## EXERCISE
Which lines in the records below contain the word "Themen"? Copy each one.

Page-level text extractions
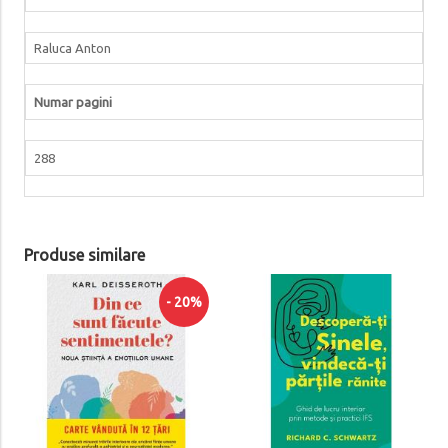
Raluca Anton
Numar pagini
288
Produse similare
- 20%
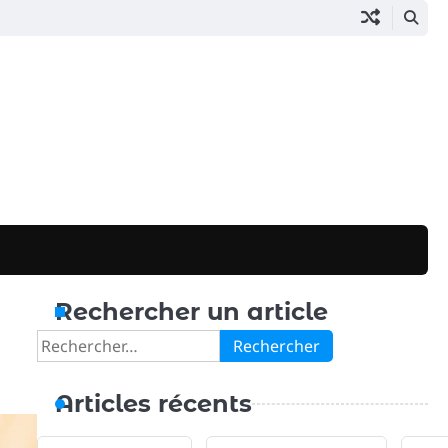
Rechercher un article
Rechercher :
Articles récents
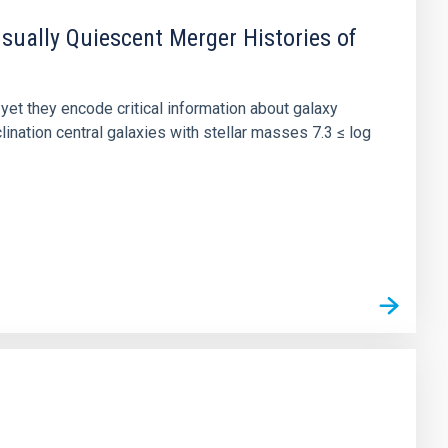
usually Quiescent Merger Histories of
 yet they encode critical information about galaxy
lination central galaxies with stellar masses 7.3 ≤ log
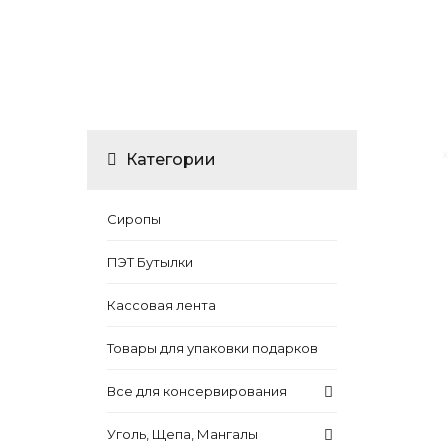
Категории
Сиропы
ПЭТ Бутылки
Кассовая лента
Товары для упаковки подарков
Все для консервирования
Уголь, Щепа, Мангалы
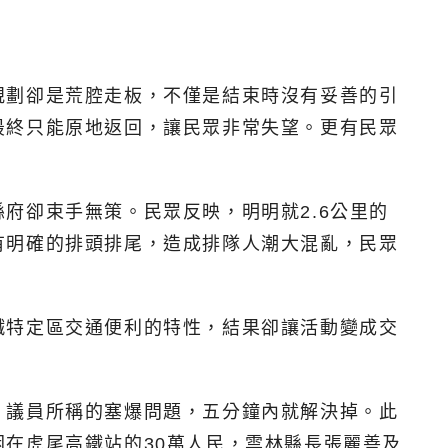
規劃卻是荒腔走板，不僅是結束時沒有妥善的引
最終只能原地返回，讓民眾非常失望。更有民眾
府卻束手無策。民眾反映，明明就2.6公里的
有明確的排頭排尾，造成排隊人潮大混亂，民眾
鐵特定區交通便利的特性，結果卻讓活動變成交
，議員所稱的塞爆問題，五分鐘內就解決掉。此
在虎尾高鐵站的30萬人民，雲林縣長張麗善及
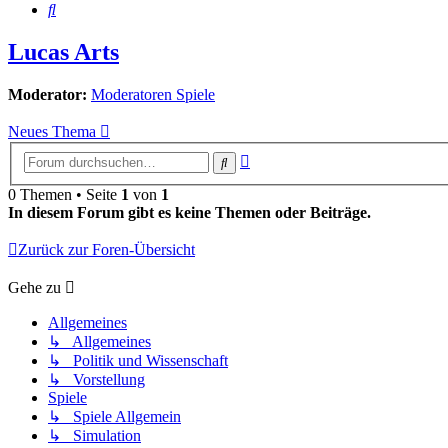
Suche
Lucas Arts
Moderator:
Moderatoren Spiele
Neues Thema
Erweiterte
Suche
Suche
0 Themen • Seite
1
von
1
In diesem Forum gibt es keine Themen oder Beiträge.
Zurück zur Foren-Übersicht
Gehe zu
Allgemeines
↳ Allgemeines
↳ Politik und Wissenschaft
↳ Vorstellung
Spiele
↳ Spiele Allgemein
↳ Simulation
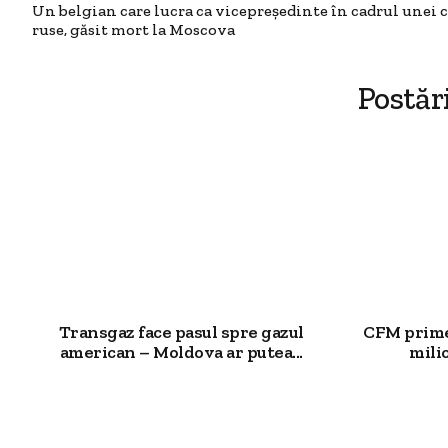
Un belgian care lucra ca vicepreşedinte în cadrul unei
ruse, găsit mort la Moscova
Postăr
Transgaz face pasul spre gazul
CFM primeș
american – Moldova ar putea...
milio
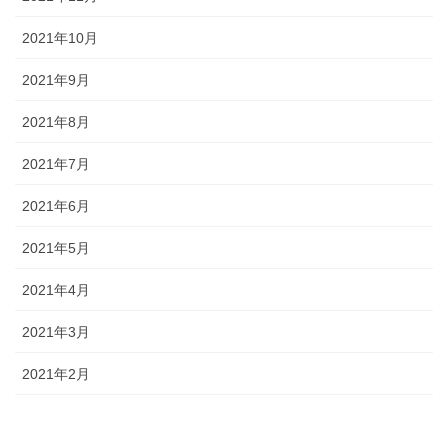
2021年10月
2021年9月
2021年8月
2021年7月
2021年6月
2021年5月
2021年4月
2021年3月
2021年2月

## TASK OUTPUT
0 Themen • Seite
In diesem Forum gibt es keine Themen oder Beiträge.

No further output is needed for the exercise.